# What you should do
Reproduce every line of text in the listing below, in the same order and with identical wording. Leave the pictures out of your answer.

# Record extracts
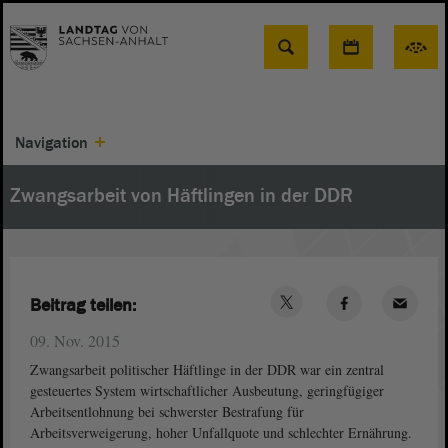
Suche
Navigation
Zwangsarbeit von Häftlingen in der DDR
Beitrag teilen:
09. Nov. 2015
Zwangsarbeit politischer Häftlinge in der DDR war ein zentral
gesteuertes System wirtschaftlicher Ausbeutung, geringfügiger
Arbeitsentlohnung bei schwerster Bestrafung für
Arbeitsverweigerung, hoher Unfallquote und schlechter Ernährung.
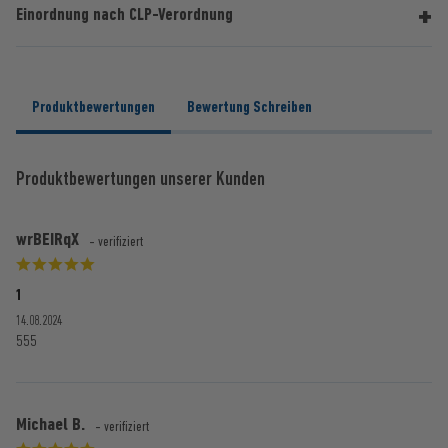
Einordnung nach CLP-Verordnung
Produktbewertungen
Bewertung Schreiben
Produktbewertungen unserer Kunden
wrBEIRqX
- verifiziert
1
14.08.2024
555
Michael B.
- verifiziert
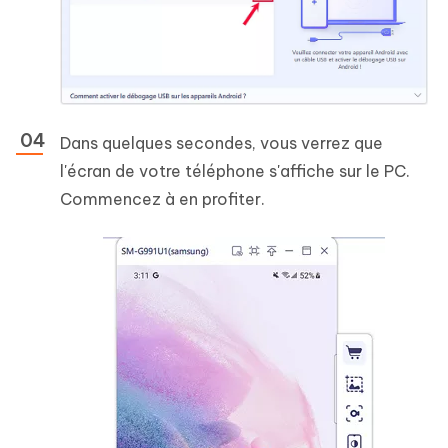
Dans quelques secondes, vous verrez que
l'écran de votre téléphone s'affiche sur le PC.
Commencez à en profiter.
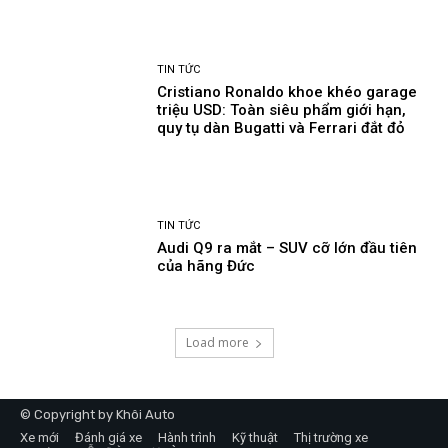
TIN TỨC
Cristiano Ronaldo khoe khéo garage
triệu USD: Toàn siêu phẩm giới hạn,
quy tụ dàn Bugatti và Ferrari đắt đỏ
TIN TỨC
Audi Q9 ra mắt – SUV cỡ lớn đầu tiên
của hãng Đức
Load more
© Copyright by Khôi Auto
Xe mới
Đánh giá xe
Hành trình
Kỹ thuật
Thị trường xe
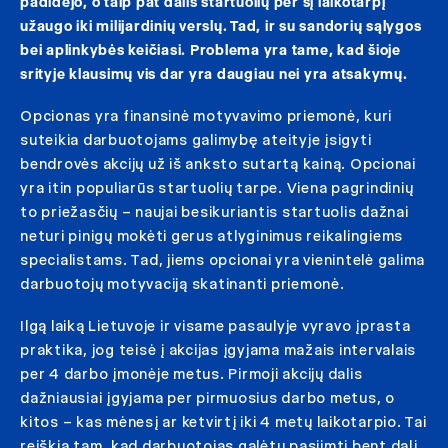
padidėjo, o taip pat dalis startuolių per šį laikotarpį
užaugo iki milijardinių verslų. Tad, ir su sandorių sąlygos
bei aplinkybės keičiasi. Problema yra tame, kad šioje
srityje klausimų vis dar yra daugiau nei yra atsakymų.
Opcionas yra finansinė motyvavimo priemonė, kuri
suteikia darbuotojams galimybę ateityje įsigyti
bendrovės akcijų už iš anksto sutartą kainą. Opcionai
yra itin populiarūs startuolių tarpe. Viena pagrindinių
to priežasčių – naujai besikuriantis startuolis dažnai
neturi pinigų mokėti gerus atlyginimus reikalingiems
specialistams. Tad, jiems opcionai yra vienintelė galima
darbuotojų motyvaciją skatinanti priemonė.
Ilgą laiką Lietuvoje ir visame pasaulyje vyravo įprasta
praktika, jog teisė į akcijas įgyjama mažais intervalais
per 4 darbo įmonėje metus. Pirmoji akcijų dalis
dažniausiai įgyjama per pirmuosius darbo metus, o
kitos – kas mėnesį ar ketvirtį iki 4 metų laikotarpio. Tai
reiškia tam, kad darbuotojas galėtų pasiimti bent dalį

# Solution for this problem
Suche
Navigation
Zwangsarbeit von Häftlingen in der DDR
Beitrag teilen:
09. Nov. 2015
Zwangsarbeit politischer Häftlinge in der DDR war ein zentral
gesteuertes System wirtschaftlicher Ausbeutung, geringfügiger
Arbeitsentlohnung bei schwerster Bestrafung für
Arbeitsverweigerung, hoher Unfallquote und schlechter Ernährung.
Einordnung nach CLP-Verordnung
Produktbewertungen
Bewertung Schreiben
Produktbewertungen unserer Kunden
wrBEIRqX
- verifiziert
1
14.08.2024
555
Michael B.
- verifiziert
Dans quelques secondes, vous verrez que
l'écran de votre téléphone s'affiche sur le PC.
Commencez à en profiter.
TIN TỨC
Cristiano Ronaldo khoe khéo garage
triệu USD: Toàn siêu phẩm giới hạn,
quy tụ dàn Bugatti và Ferrari đắt đỏ
TIN TỨC
Audi Q9 ra mắt – SUV cỡ lớn đầu tiên
của hãng Đức
Load more
© Copyright by Khôi Auto
Xe mới
Đánh giá xe
Hành trình
Kỹ thuật
Thị trường xe
padidėjo, o taip pat dalis startuolių per šį laikotarpį
užaugo iki milijardinių verslų. Tad, ir su sandorių sąlygos
bei aplinkybės keičiasi. Problema yra tame, kad šioje
srityje klausimų vis dar yra daugiau nei yra atsakymų.
Opcionas yra finansinė motyvavimo priemonė, kuri
suteikia darbuotojams galimybę ateityje įsigyti
bendrovės akcijų už iš anksto sutartą kainą. Opcionai
yra itin populiarūs startuolių tarpe. Viena pagrindinių
to priežasčių – naujai besikuriantis startuolis dažnai
neturi pinigų mokėti gerus atlyginimus reikalingiems
specialistams. Tad, jiems opcionai yra vienintelė galima
darbuotojų motyvaciją skatinanti priemonė.
Ilgą laiką Lietuvoje ir visame pasaulyje vyravo įprasta
praktika, jog teisė į akcijas įgyjama mažais intervalais
per 4 darbo įmonėje metus. Pirmoji akcijų dalis
dažniausiai įgyjama per pirmuosius darbo metus, o
kitos – kas mėnesį ar ketvirtį iki 4 metų laikotarpio. Tai
reiškia tam, kad darbuotojas galėtų pasiimti bent dalį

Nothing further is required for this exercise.